Johan, the most important difference is that independent candidates are not on the PR ballots. They can only win ward seats. Small parties can run for both ward and PR seats.
Democracy is about the voice of the people. Whether they vote purely on service delivery issues or on ideological grounds is their choice. The current system on our local government level I think is brilliant because it allows for both local accountability in the form of ward councillors and for the possibility of a plurality of voices getting the time of day.

I would actually suggest that the system get copied onto national level as well so those parliamentarians have consitituencies that actually voted for them (not like now where they get "assigned" constituencies)

Yes, it is unfortunate that candidates in smaller parties have to stand in multiple wards (it is no easy task), but what they in essence are providing the people is choice. Without their presence in the ward the voters are robbed of that choice.
I agree with your first two paragraphs.
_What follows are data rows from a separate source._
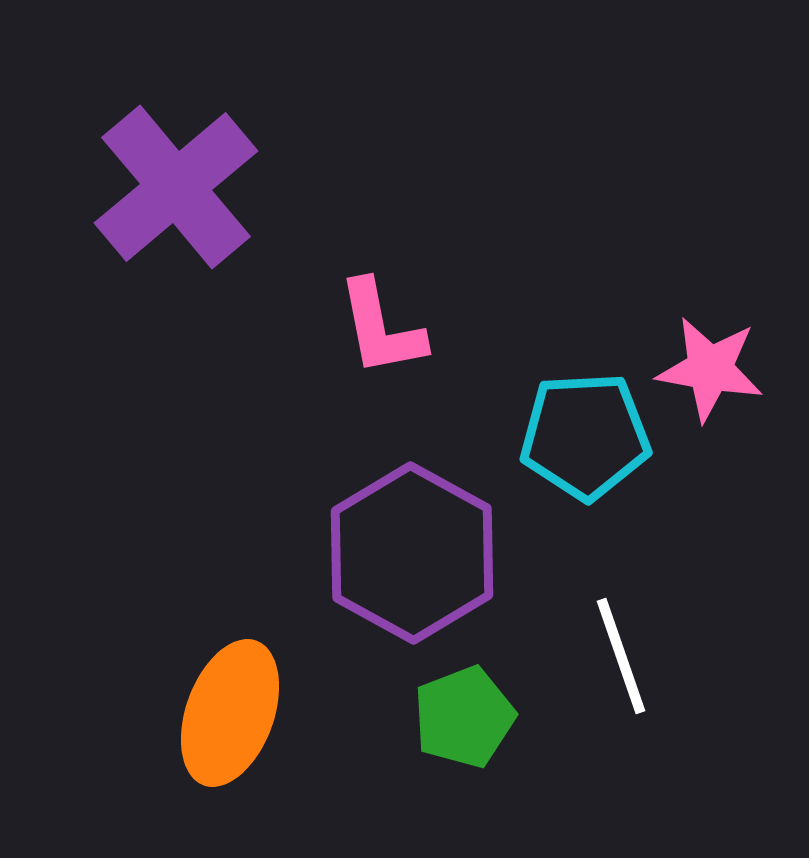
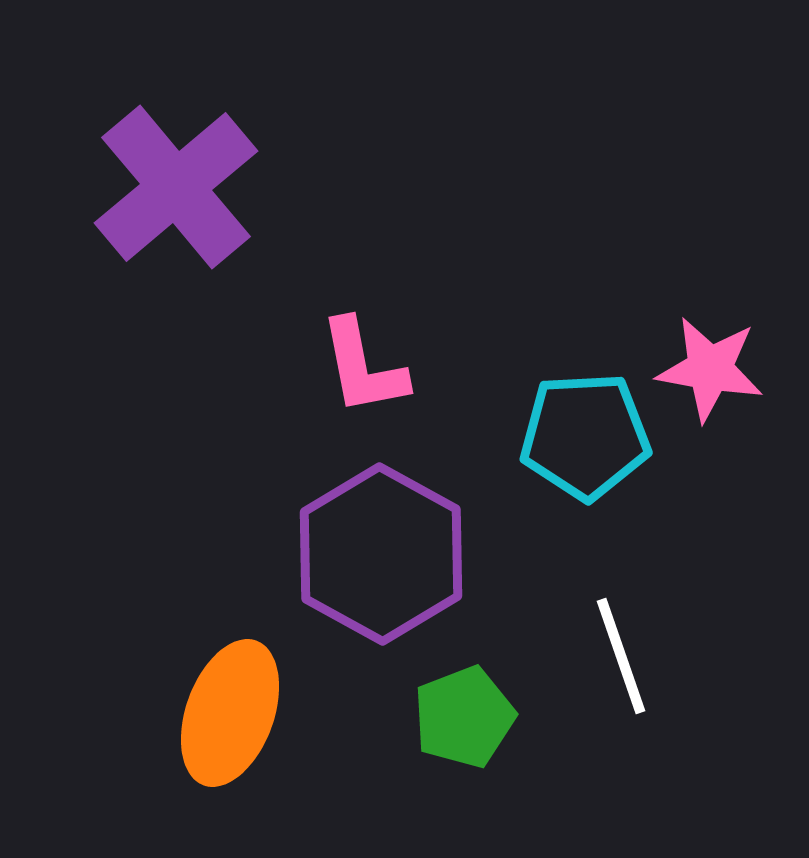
pink L-shape: moved 18 px left, 39 px down
purple hexagon: moved 31 px left, 1 px down
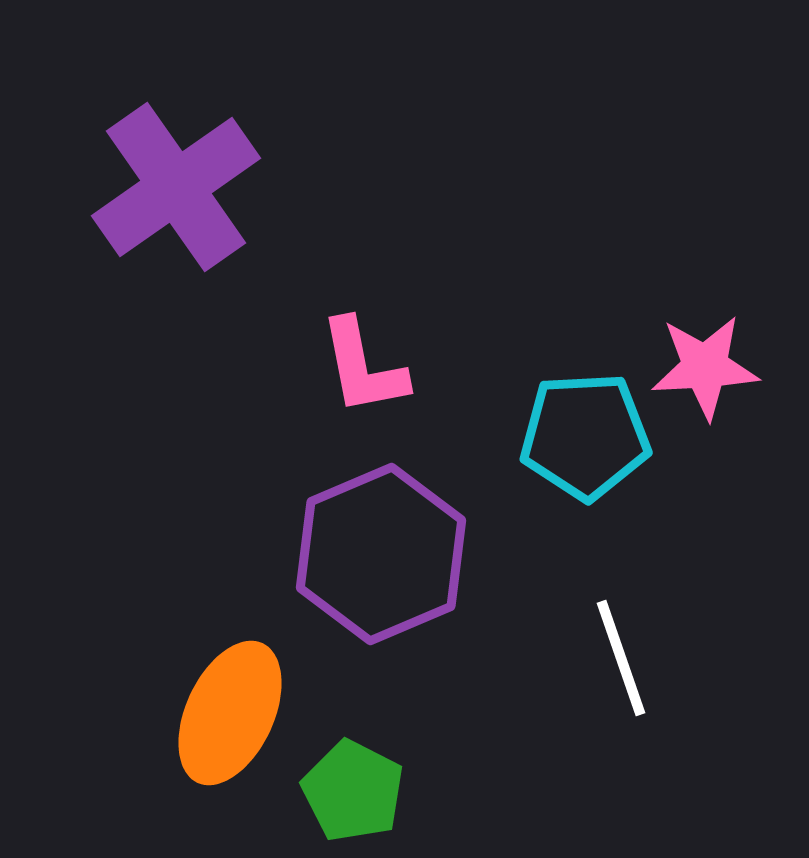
purple cross: rotated 5 degrees clockwise
pink star: moved 5 px left, 2 px up; rotated 13 degrees counterclockwise
purple hexagon: rotated 8 degrees clockwise
white line: moved 2 px down
orange ellipse: rotated 5 degrees clockwise
green pentagon: moved 111 px left, 74 px down; rotated 24 degrees counterclockwise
I was playing devil's advocate in my conclusion because I honestly don't have a strong opinion on the current practice.

I wasn't so clear maybe in my piece: what is happening is that smaller parties seem to be contesting the wards on paper only. They might not expect to win a single ward, but just being on the ward ballot in ward 34 means being on the PR ballot in ward 34 also, and maybe getting enough votes to win a ward seat.

I'm not sure that the people in ward 34 are better serviced through this practice, but I'm equally not sure that they're worse off because of it. Subconsciously we (me, you and others) evaluate the concept of choice in the same way we would at the supermarket; more choice is better. I'm not entirely convinced of this.
Sorry, end of paragraph 2 should read 'enough votes to win a *PR* seat'
JACOBA JOHANNA MARAIS has been entered into 127 wards in the Johannesburg Metro by the AFRICAN CHRISTIAN ALLIANCE-AFRIKANER CHRISTEN ALLIANSIE. This does not advance democracy, it distorts it. A vote for a political party ward candidate is added to the PR count. I have entered her in the Guinness Book of records

There are 12816 duplicate registrations throughout South Africa(1 candidate entering 2 wards = 1, 1 candidate entering 3 wards = 2 etc.)

We have a 5 year dictatorship, not a democracy
Jim, continuing the supermarket analogy in my response above to LP Louw, what we have is ambush marketing by a competitor with an unproven product.

My friend at Voice of the Cape, Riyaaz Ismail, has asked me why we can't have a system where constituents can recall their councillor for non-performance and force a by-election. I think reforms like this, rather than more 'competition in the market' might serve us better. To continue the (now tortured) analogy, we need a Consumer Protection Act for voters, rather than more product on the shelves.
Yes Paul what we need is a mechanism for citizen recall of elected representatives, whether they be at local, provincial or national levels. This addition to our electoral system would move us significantly closer to becoming a living democracy because the voters would have the legal power to call elected representatives to account for their lack of performance. Service delivery protests and their associated costs to the community could become a thing of the past if the voters had the legal means of recalling non-performing representatives.
To be fair, both is better. More choice and more consumer power.

If we accept that their are benefits from the hybrid voting system at local government level, why not extend the model to Parliament? Have half the MPs directly accountable to constituents, not parties, and make all their voting records in Parliament public. Then we would see just who would be prepared to sponsor pro-democracy Bills that were proposed by the person on the street.